Davide Coppo invece scrive di come si scrive, parla e pensa di calcio nell’Italia di oggi; o meglio del perché quasi mai si scrive, parla e pensa in modo serio e analitico (tranne rare eccezioni tra cui gli intervistati Sandro Modeo, Alberto Piccinini, Malcolm Pagani e Giuseppe Sansonna) di uno sport nazionale che è anche una cartina di tornasole dei costumi del paese; Tim Small dedica invece un breve saggio al tentativo di rispondere alla domanda se i videogiochi – con l’ibrido di narrazione/interazione di alcuni titoli recenti di enorme successo (Skyrim ed L.A. Noire) non rappresentino il volto futuro della narrativa.
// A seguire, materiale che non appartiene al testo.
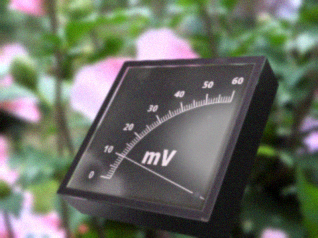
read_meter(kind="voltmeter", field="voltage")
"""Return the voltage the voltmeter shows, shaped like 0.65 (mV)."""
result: 10 (mV)
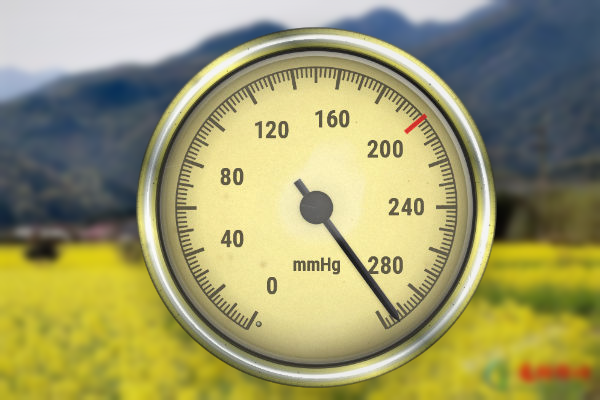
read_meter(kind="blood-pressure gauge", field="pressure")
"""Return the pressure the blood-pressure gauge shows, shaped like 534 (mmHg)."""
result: 294 (mmHg)
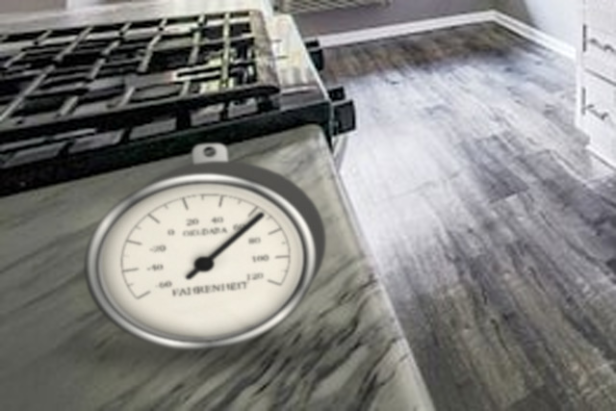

La sezione moda si apre con un’intervista a Consuelo Castiglioni, la donna che dal 1994 disegna l’eleganza Marni. A seguire due servizi di moda: Reporter ’70 in cui la stylist Rossana Passalacqua ha scelto le atmosfere milanesi con hotel e luci poliziesche per dolcevita, blazer e spolverini di scena.  Artiste e muse allo stesso tempo:  sono le studentesse di musica, ballo e recitazione che Tanya Jones ci racconta nella storia ambientata al Conservatorio Claude Debussy di Parigi.  Infine sintesi del guardaroba maschile:  capispalla e accessori, citazioni da longweekend e pezzi sartoriali di sempre.

Nella seconda parte del numero trovate quindi un racconto inedito ed esclusivo di Andrea Tarabbia (uscito nel 2011 con il bellissimo romanzo Il demone a Beslan per i tipi di Mondadori) illustrato da Lisa Rampilli e infine tutte le nostre consuete rubriche finali (Cinema, Arte, Media, Musica, Libri) a firma di Cristiano De Majo, Federico Bernocchi, Nicola Bozzi, Sara Dolfi Agostini, Laura Spini e Pietro Minto.

In appendice al numero trovate quindi una nuova sezione Usi&Consumi, breviario, agenda e wishlist di quello che è il tempo libero.  Mappature della città grazie a pizze take away, mezzi di trasporto per nuovi panorami,  ma anche -tra gli altri- nuovi feticci artigianali e kit beauty ridotti all’osso.  Per questo debutto ci siamo lasciati ispirare alla stagione (fredda) e ai desideri di sempre (un po’ nostalgici).